# [The problem]
Count the lines in the recorded data that contain the string "first" and give only the number.

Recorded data
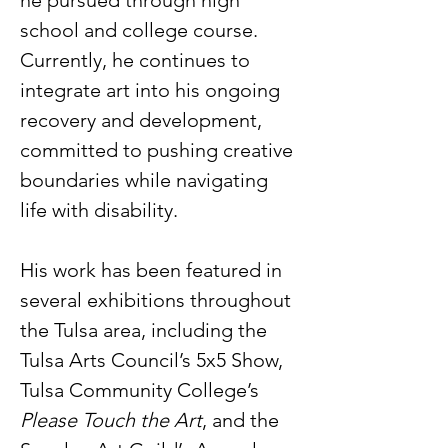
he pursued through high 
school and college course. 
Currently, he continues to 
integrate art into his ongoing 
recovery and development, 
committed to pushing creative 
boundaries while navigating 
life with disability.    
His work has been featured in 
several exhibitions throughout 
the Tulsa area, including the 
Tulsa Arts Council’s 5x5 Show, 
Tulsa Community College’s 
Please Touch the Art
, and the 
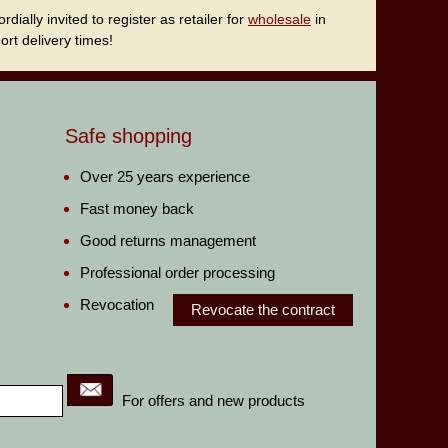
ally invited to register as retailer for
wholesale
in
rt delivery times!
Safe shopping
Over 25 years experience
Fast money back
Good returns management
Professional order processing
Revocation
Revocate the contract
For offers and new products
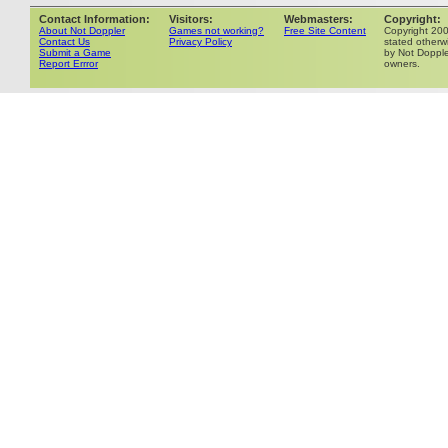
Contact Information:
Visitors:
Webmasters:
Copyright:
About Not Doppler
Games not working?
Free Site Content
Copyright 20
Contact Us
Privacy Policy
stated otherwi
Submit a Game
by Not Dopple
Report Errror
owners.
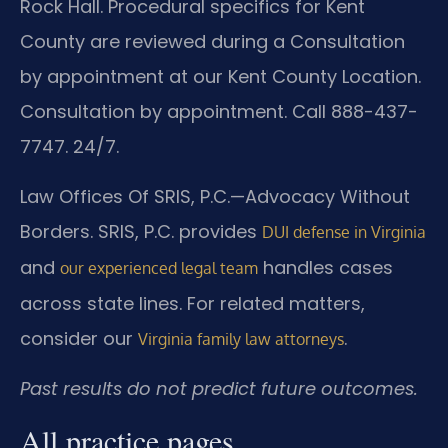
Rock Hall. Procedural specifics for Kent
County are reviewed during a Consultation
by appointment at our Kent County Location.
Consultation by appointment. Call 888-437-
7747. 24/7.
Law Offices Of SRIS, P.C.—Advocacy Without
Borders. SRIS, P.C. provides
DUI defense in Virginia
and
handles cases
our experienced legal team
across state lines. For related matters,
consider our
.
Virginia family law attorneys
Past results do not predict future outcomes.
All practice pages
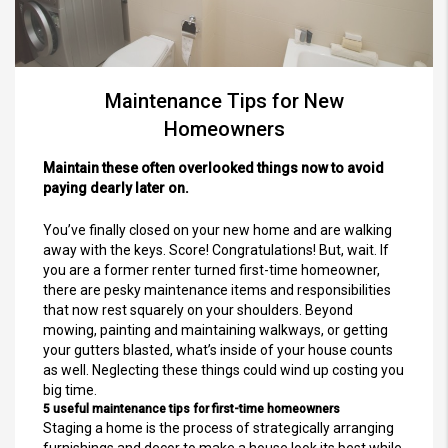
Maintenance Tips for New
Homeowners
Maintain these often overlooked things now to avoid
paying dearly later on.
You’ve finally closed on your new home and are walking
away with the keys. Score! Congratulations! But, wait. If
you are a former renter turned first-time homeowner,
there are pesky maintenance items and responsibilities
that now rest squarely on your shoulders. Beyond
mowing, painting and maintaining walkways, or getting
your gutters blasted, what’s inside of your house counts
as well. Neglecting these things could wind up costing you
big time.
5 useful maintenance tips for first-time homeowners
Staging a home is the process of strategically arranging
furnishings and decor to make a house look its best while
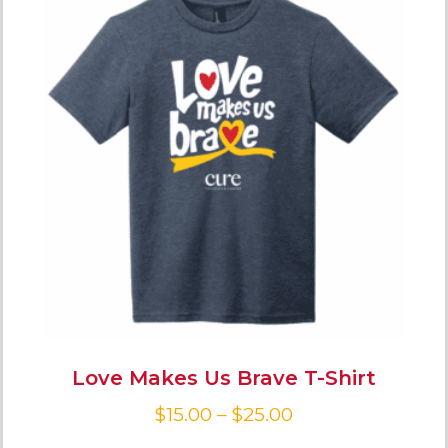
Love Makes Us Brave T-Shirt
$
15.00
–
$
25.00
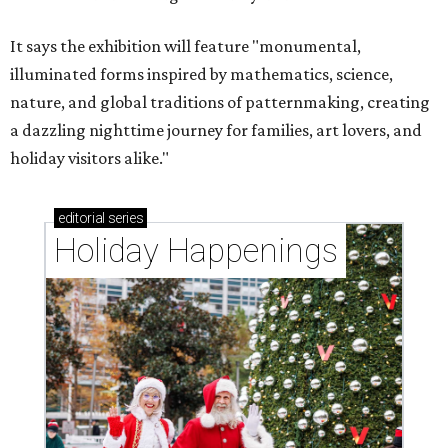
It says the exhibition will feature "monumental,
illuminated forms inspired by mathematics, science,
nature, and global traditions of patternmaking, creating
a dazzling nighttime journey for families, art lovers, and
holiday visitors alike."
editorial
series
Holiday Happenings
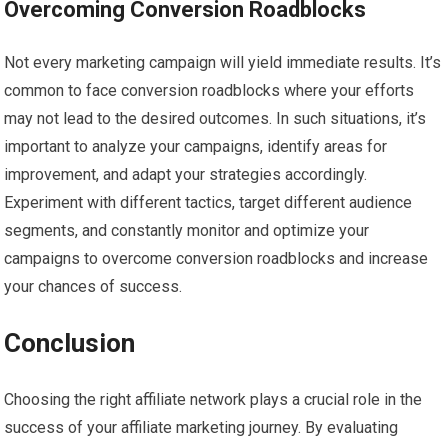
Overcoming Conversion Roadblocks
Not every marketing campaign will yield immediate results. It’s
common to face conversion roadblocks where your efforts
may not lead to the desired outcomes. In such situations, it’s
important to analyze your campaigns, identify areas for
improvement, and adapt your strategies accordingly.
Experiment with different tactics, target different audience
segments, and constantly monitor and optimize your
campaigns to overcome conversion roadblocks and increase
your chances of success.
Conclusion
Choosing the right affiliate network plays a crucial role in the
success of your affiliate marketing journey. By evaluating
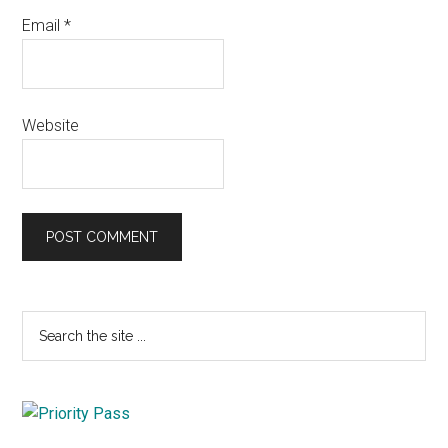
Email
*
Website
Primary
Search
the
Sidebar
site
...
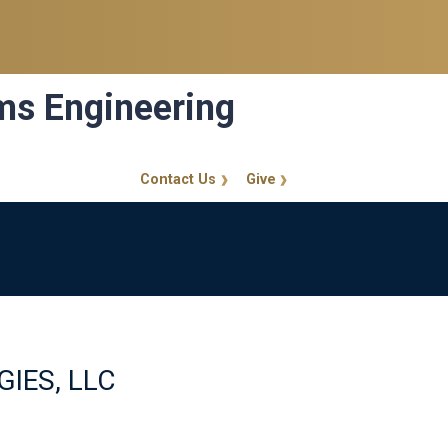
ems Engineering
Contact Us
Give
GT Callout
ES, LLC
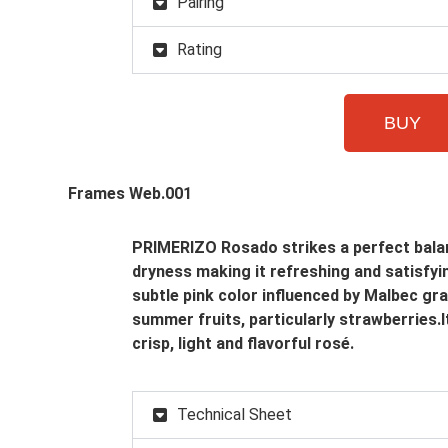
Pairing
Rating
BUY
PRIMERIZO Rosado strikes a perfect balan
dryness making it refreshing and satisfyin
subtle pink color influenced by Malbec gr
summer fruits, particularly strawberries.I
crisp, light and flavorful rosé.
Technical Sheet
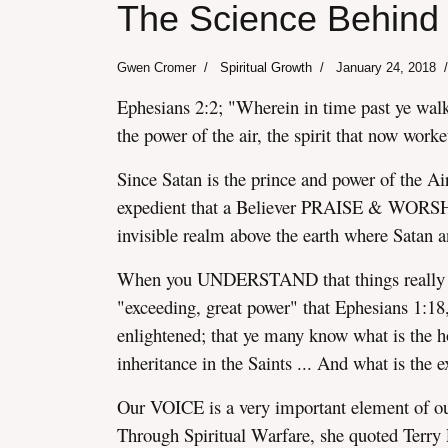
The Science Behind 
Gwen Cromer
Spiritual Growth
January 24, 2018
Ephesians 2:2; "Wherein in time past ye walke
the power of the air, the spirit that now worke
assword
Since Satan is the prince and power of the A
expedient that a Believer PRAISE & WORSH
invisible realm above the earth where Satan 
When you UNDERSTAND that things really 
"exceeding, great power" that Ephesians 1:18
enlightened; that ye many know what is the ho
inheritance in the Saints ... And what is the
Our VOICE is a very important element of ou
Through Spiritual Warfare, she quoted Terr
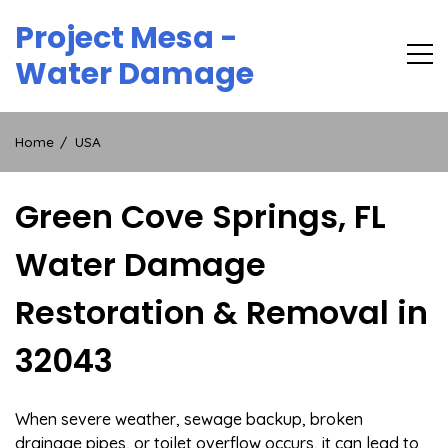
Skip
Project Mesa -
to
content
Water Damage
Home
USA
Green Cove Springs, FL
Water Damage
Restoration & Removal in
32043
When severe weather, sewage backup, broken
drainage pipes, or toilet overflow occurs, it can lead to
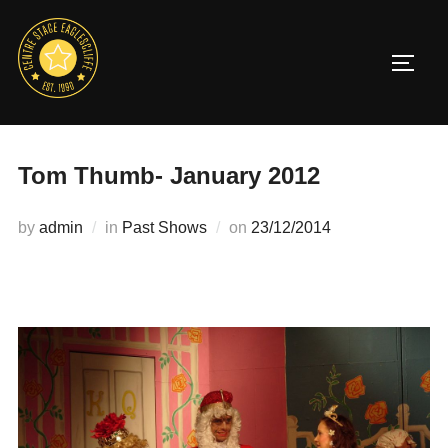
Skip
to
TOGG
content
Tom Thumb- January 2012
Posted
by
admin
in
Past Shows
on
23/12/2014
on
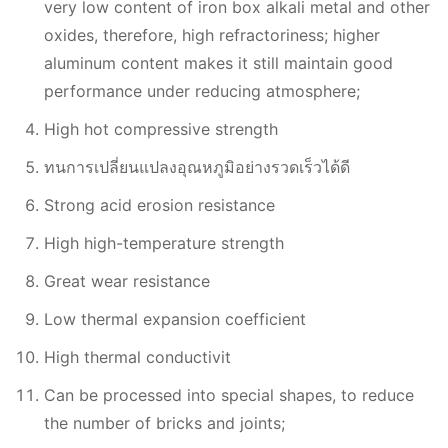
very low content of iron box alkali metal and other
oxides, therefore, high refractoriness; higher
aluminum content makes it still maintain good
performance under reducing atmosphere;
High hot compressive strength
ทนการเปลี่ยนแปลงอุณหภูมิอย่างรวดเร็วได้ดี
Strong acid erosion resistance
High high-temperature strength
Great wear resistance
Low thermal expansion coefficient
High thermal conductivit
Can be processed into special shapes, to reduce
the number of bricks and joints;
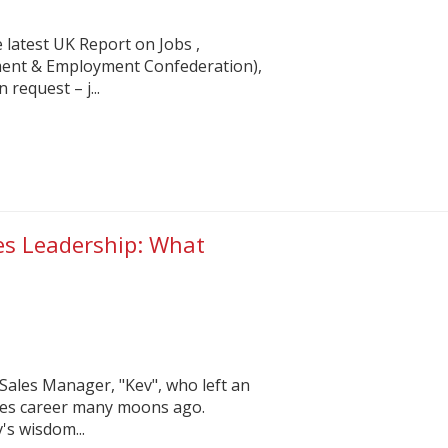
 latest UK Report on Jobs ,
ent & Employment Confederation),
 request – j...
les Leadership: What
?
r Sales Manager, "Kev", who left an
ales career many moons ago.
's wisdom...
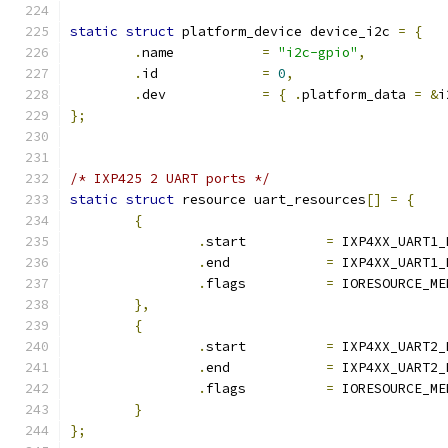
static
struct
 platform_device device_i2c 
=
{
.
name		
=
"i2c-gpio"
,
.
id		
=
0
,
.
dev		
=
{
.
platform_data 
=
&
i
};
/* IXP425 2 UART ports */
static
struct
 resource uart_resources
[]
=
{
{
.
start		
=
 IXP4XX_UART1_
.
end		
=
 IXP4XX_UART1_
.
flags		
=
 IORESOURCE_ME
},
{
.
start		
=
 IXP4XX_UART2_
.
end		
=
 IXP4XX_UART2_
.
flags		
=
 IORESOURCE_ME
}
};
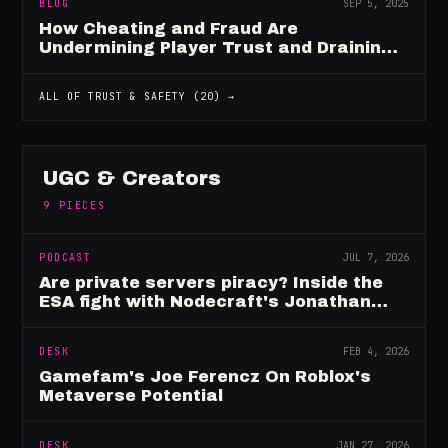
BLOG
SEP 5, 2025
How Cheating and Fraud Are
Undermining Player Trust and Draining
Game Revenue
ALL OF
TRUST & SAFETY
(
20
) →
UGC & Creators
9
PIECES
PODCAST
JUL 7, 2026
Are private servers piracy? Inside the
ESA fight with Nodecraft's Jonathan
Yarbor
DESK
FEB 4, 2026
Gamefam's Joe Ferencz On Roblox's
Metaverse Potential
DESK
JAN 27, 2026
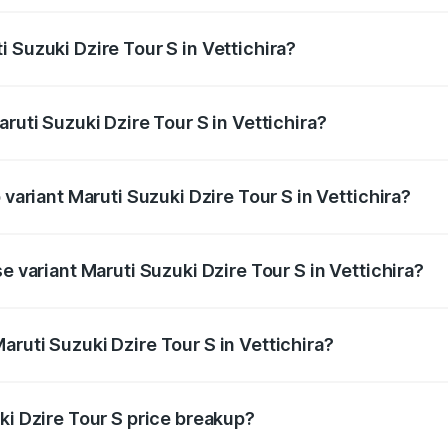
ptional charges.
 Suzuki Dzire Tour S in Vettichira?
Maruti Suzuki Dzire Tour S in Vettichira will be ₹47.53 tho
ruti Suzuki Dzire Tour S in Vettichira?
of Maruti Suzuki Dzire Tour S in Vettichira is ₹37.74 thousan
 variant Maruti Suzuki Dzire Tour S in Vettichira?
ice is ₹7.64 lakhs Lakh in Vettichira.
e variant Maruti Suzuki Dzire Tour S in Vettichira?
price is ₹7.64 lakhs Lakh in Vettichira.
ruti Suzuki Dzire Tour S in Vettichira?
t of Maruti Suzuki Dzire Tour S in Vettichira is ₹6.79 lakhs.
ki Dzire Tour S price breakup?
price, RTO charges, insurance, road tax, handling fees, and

# [Finished exercise]
2